Exercise details:
Rewrite the lines below from the line with "341 × 406 ; 36 kio" through the line with "360 × 88 ; 9 kio", putting "KiB" wherever "kio" appears and leaving everything else the same.

Saved entries

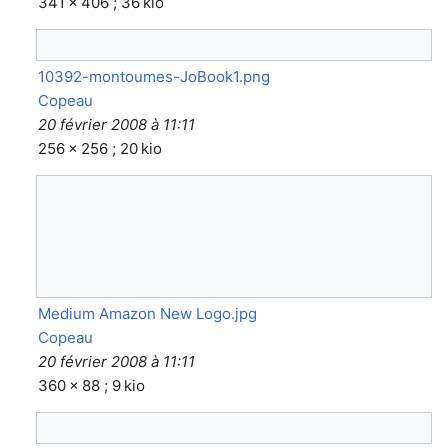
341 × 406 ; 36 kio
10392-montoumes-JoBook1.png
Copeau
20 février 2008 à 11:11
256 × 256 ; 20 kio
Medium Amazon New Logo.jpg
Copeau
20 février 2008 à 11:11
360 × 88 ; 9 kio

==

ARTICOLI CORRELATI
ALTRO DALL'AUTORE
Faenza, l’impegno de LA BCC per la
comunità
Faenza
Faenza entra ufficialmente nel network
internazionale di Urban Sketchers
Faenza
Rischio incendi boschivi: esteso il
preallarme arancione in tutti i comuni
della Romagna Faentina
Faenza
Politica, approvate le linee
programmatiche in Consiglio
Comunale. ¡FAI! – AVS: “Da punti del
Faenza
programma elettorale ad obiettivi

Response:
341 × 406 ; 36 KiB
10392-montoumes-JoBook1.png
Copeau
20 février 2008 à 11:11
256 × 256 ; 20 KiB
Medium Amazon New Logo.jpg
Copeau
20 février 2008 à 11:11
360 × 88 ; 9 KiB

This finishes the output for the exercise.